- Texto para leer
▼

Durante el segundo día del seminario «Vida, muerte y transición», León reaccionó a los gritos de un participante poniéndose de repente a golpear el colchón del suelo y luego, en un estado de regresión, simuló que pegaba y estrangulaba a un bebé invisible que al parecer lo había llevado al borde del homicidio. Tras revivir y expresar su rabia homicida golpeando un colchón y estrangulando un cojín, lloró y nos relató unos hechos que lo habían alterado mentalmente durante más de una década.

En su familia siempre se había prohibido llorar y manifestar la cólera. Creció con la mentalidad de que «la gente buena no llora, ni grita, ni expresa enfado». Estaba bien entrenado y todo el mundo lo consideraba un «chico encantador», «incapaz de matar una mosca». Cuando como joven médico interno, su mujer dio a luz a su primer hijo, estaba sobrecargado de trabajo y muy cansado; extenuado por el horrible horario laboral del hospital, poco preparado para responsabilizarse de su nueva condición de padre.

▲

- Consigna
Continúa el relato sobre León y su rabia contenida justo después de su última oración.

- Datos proporcionados
▼

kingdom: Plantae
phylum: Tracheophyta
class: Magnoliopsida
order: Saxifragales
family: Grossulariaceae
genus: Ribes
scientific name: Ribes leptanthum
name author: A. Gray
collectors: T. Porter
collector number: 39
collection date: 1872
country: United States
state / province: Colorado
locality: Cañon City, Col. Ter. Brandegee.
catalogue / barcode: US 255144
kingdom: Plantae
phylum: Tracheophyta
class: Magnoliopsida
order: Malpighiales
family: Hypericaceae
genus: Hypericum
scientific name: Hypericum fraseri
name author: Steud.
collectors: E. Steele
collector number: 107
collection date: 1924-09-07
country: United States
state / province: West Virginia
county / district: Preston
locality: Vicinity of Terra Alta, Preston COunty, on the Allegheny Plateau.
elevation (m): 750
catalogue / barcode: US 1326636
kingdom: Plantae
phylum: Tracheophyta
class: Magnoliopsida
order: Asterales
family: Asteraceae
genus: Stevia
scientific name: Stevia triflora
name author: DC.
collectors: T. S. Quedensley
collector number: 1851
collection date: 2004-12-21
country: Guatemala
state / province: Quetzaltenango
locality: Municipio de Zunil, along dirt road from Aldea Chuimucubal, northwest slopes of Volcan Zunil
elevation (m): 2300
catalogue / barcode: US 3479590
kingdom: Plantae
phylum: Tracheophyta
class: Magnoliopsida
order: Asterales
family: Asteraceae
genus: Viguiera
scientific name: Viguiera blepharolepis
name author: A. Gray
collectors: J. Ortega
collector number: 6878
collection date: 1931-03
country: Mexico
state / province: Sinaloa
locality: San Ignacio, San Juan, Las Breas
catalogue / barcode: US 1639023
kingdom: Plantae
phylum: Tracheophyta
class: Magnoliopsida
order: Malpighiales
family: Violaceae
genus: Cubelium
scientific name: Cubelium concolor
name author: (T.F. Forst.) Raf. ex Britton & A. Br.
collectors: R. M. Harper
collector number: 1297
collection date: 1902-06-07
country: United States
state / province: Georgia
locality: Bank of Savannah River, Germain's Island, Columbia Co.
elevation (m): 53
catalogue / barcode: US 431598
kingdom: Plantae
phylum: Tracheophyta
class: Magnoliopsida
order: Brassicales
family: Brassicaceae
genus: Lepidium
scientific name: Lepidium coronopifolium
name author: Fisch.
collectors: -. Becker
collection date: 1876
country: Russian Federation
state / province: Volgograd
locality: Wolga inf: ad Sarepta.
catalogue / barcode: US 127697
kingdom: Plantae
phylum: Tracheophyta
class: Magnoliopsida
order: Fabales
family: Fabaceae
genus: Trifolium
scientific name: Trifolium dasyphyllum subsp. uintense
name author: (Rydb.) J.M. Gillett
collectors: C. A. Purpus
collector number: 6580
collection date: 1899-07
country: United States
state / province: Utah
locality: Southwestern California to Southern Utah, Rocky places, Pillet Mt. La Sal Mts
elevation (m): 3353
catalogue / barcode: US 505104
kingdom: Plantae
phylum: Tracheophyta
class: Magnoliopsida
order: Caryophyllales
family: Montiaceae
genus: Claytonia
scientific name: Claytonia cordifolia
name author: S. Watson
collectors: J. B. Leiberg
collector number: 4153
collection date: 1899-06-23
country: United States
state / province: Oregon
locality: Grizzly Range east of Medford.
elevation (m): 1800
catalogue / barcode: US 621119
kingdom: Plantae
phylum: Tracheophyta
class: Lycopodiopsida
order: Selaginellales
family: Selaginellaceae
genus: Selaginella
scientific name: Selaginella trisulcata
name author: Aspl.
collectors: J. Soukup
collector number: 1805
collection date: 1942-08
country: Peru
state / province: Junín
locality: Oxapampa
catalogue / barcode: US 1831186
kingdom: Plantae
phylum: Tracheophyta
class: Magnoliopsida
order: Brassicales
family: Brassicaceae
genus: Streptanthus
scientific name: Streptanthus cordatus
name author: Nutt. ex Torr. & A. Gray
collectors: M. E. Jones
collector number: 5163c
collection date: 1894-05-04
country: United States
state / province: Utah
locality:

▲

- Tu respuesta
Puesto que su imagen siempre había sido la de «un buen chico», su mujer confiaba en que la ayudaría si el bebé se despertaba por las noches. En su estado de regresión, con el colchón revivió un momento de ira que había sentido ante el incesante lloriqueo de su hijo. Había levantado al pequeño por los aires y se le había pasado por la cabeza la idea de golpearlo hasta matarlo, luego de estrangularlo, y finalmente había hecho ademán de tirarlo por la ventana. En la vida real había sentido todo eso, pero un sudor frío y la súbita conciencia de su furia homicida lo habían detenido antes de hacer daño al niño.

Nunca había hablado con nadie de esa noche horrible. Tampoco había imaginado que la escena pudiera repetirse idénticamente un año y medio más tarde, cuando, siendo médico residente, se sintió obligado a ayudar a su mujer en el cuidado de su hija recién nacida. León se especializó en pediatría y se esforzó al máximo para convertirse en el pediatra más cariñoso del hospital. Reprimió los recuerdos de esas dos noches y no fue consciente de las razones por las que había elegido esa especialidad, hasta que se enfrentó cara a cara con su «Hitler interior».

Muy aliviado, León compartió su culpa, confesó sus deseos destructores, lloró su angustia y remordimiento, y, gracias a su catarsis y comprensión, salió del seminario en perfecto estado emocional y físico.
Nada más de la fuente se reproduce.